* [EXERCISE OBJECTIVE]: Would you copy out each line of the records below that includes the word "مشاوره"?
SOURCE MATERIAL below:
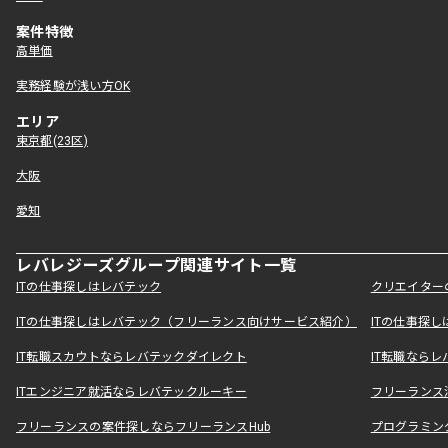
案件特徴
高単価
実務経験が浅い方OK
エリア
東京都(23区)
大阪
愛知
レバレジーズグループ関連サイト一覧
ITの仕事探しはレバテック
クリエイター
ITの仕事探しはレバテック（フリーランス向けサービス紹介）
ITの仕事探
IT転職スカウトならレバテックダイレクト
IT転職なら
ITエンジニア就活ならレバテックルーキー
フリーランス
フリーランスの案件探しならフリーランスHub
プログラミン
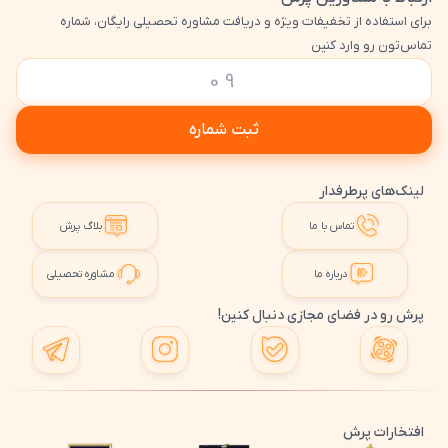
برای استفاده از تخفیفات ویژه و دریافت مشاوره تحصیلی رایگان، شماره
تماس‌تون رو وارد کنین
ثبت شماره
لینک‌های پرطرفدار
تماس با ما
بلاگ پرش
درباره ما
مشاوره تحصیلی
پرش رو در فضای مجازی دنبال کنین!
افتخارات پرش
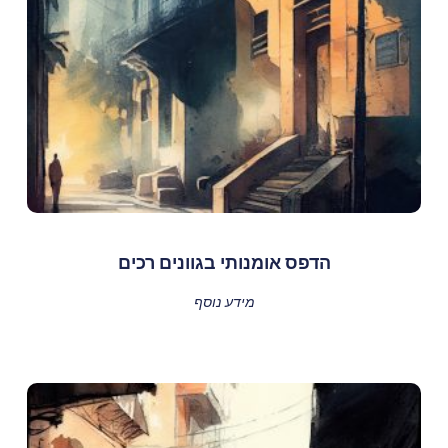
הדפס אומנותי בגוונים רכים
מידע נוסף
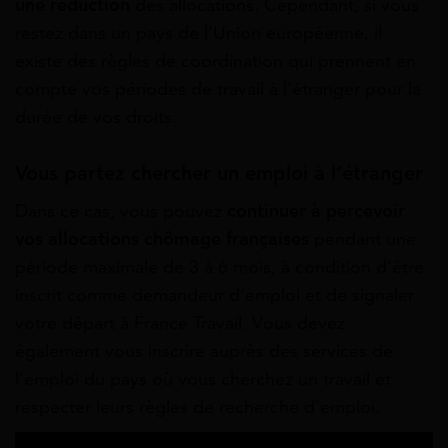
une réduction
des allocations. Cependant, si vous
restez dans un pays de l’Union européenne, il
existe des règles de coordination qui prennent en
compte vos périodes de travail à l’étranger pour la
durée de vos droits.
Vous partez chercher un emploi à l’étranger
Dans ce cas, vous pouvez
continuer à percevoir
vos allocations chômage
françaises
pendant une
période maximale de 3 à 6 mois, à condition d’être
inscrit comme demandeur d’emploi et de signaler
votre départ à France Travail. Vous devez
également vous inscrire auprès des services de
l’emploi du pays où vous cherchez un travail et
respecter leurs règles de recherche d’emploi.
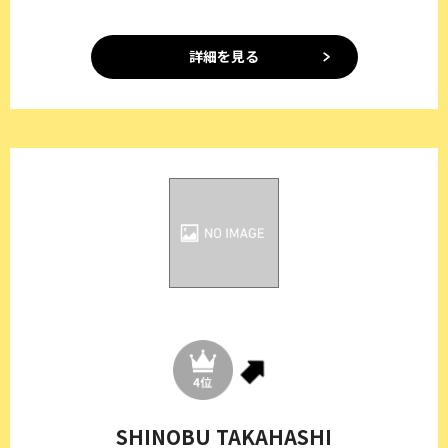
詳細を見る
SHINOBU TAKAHASHI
End of SOURCE MATERIAL.
* [PROBLEM SOLUTION]:
برای استفاده از تخفیفات ویژه و دریافت مشاوره تحصیلی رایگان، شماره
مشاوره تحصیلی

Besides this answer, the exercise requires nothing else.